Background In 1994, the region of Emilia-Romagna recognized the importance of citizens’ participation in the regional health-care system and recommended the institution of Mixed Advisory Committees in the health districts and hospitals with the objective of monitoring and assessing health-care quality from the users’ perspective.
Design This paper reports findings from a qualitatively based evaluation involving direct observations of the committees and 39 semi-structured interviews: 20 with representatives of patients and users’ associations and 19 with health professionals and managers involved in the activities of the committees.
Results The Mixed Advisory Committees introduced for the first time in the Italian health system an ongoing deliberative approach that gave patients and users’ representatives the opportunity to be involved in health service governance. The committees enabled the creation of a method of collective participation that overcame the reductive individualistic ‘approach’ to health-care participation. MAC participants evaluated the committees positively for their mixed composition, which integrated different cultures, experiences and professional profiles with the potential to contribute to solving health-care problems, in a consultative role. Although patients and users’ representatives were able to exert some form of influence, their expectations were greater than the results obtained.
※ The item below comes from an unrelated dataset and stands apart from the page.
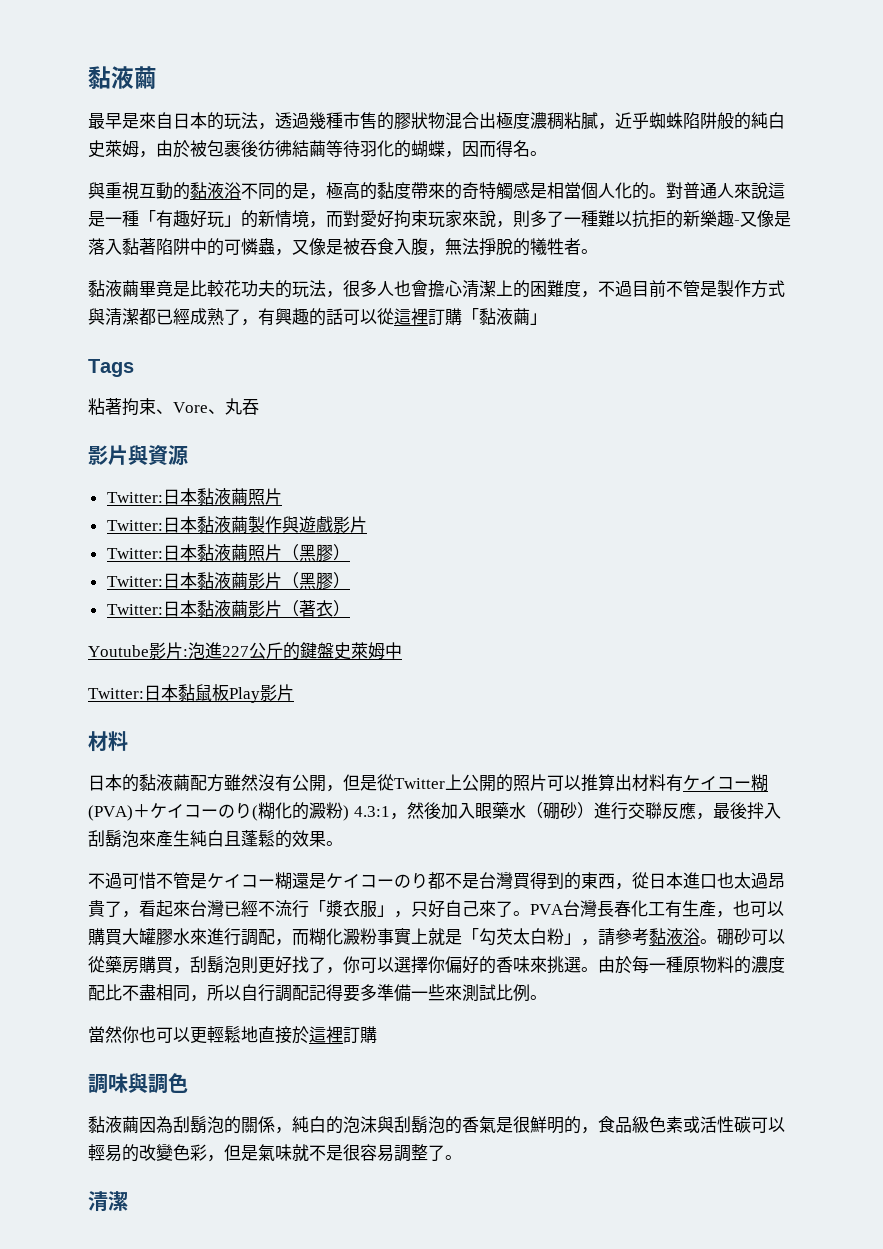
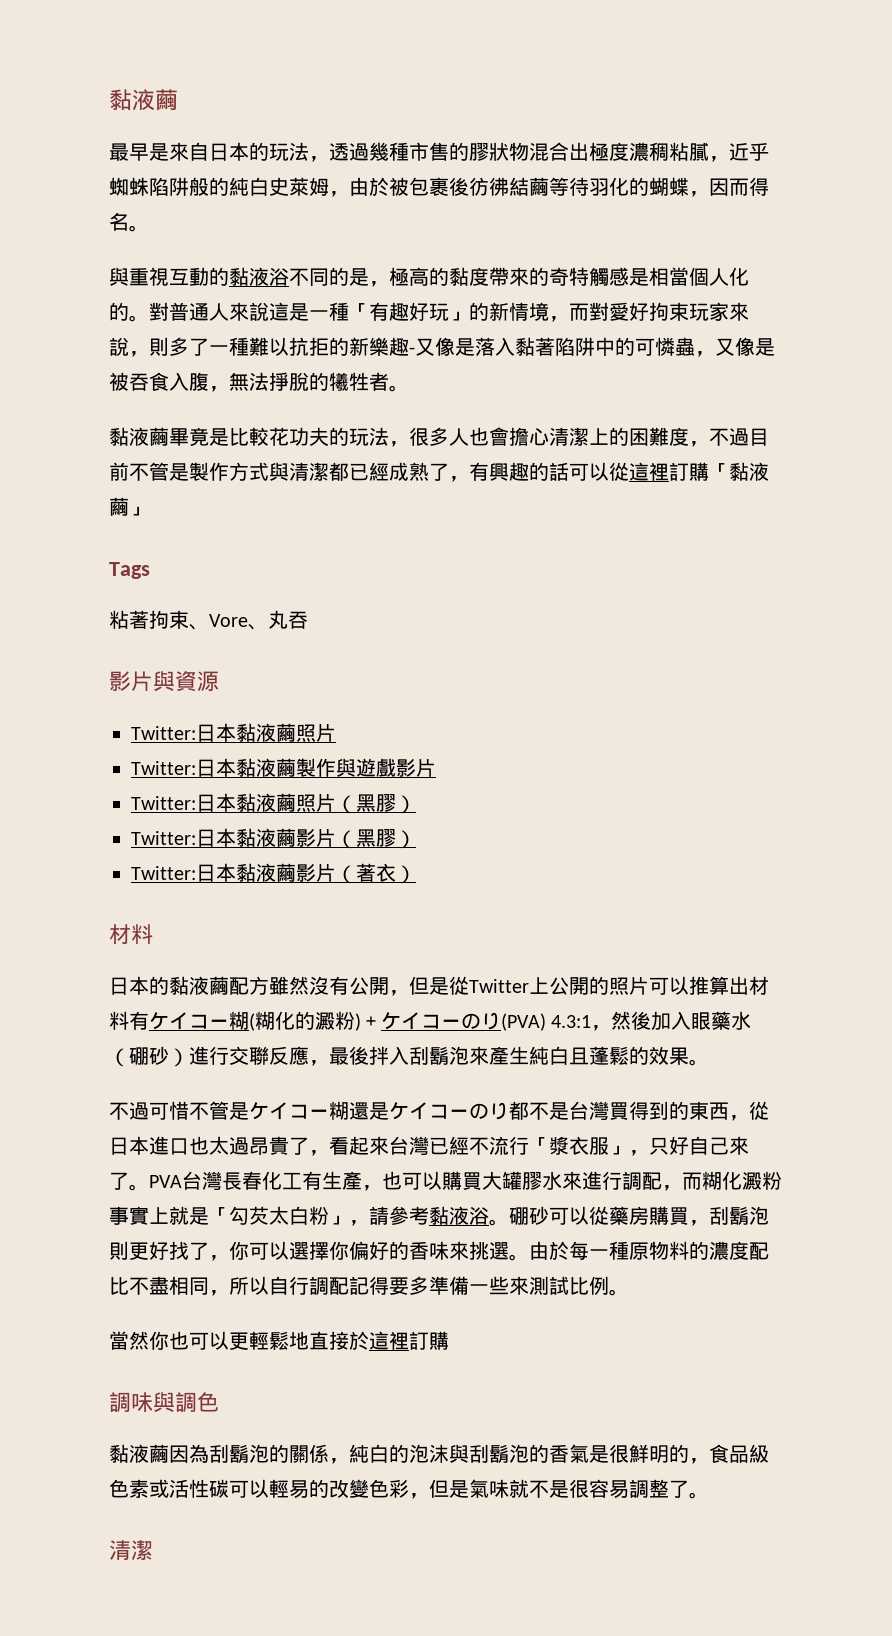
[88,642,402,660] [88,684,294,703] // Youtube影片:泡進227公斤的鍵盤史萊姆中 // Twitter:日本黏鼠板Play影片 -> (416, 874) none
[88,802,349,821] (PVA)＋ケイコーのり(糊化的澱粉) -> [249,1011,546,1031] (糊化的澱粉)＋ケイコーのり(PVA)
The study illuminated some weak points of public consultation, such as a decline in participation by citizen representatives and a weak influence on decision making.
Discussion and conclusions MACs developed a mechanism of participation that provides health-care users’ representatives with the opportunity to contribute to the identification and analysis of critical points of the health-care system. A strength of the MACs is their level of institutionalization within the health system in the region of Emilia-Romagna. However, they contain a problem of representativeness, lacking a formal system of determining a representative composition from among patients and users’ associations. The case study also illustrates that participation without the cooperation of the health service, and financial and organizational support, will result in a decline in citizen participation, given the resources required of these volunteer citizens in return for limited results.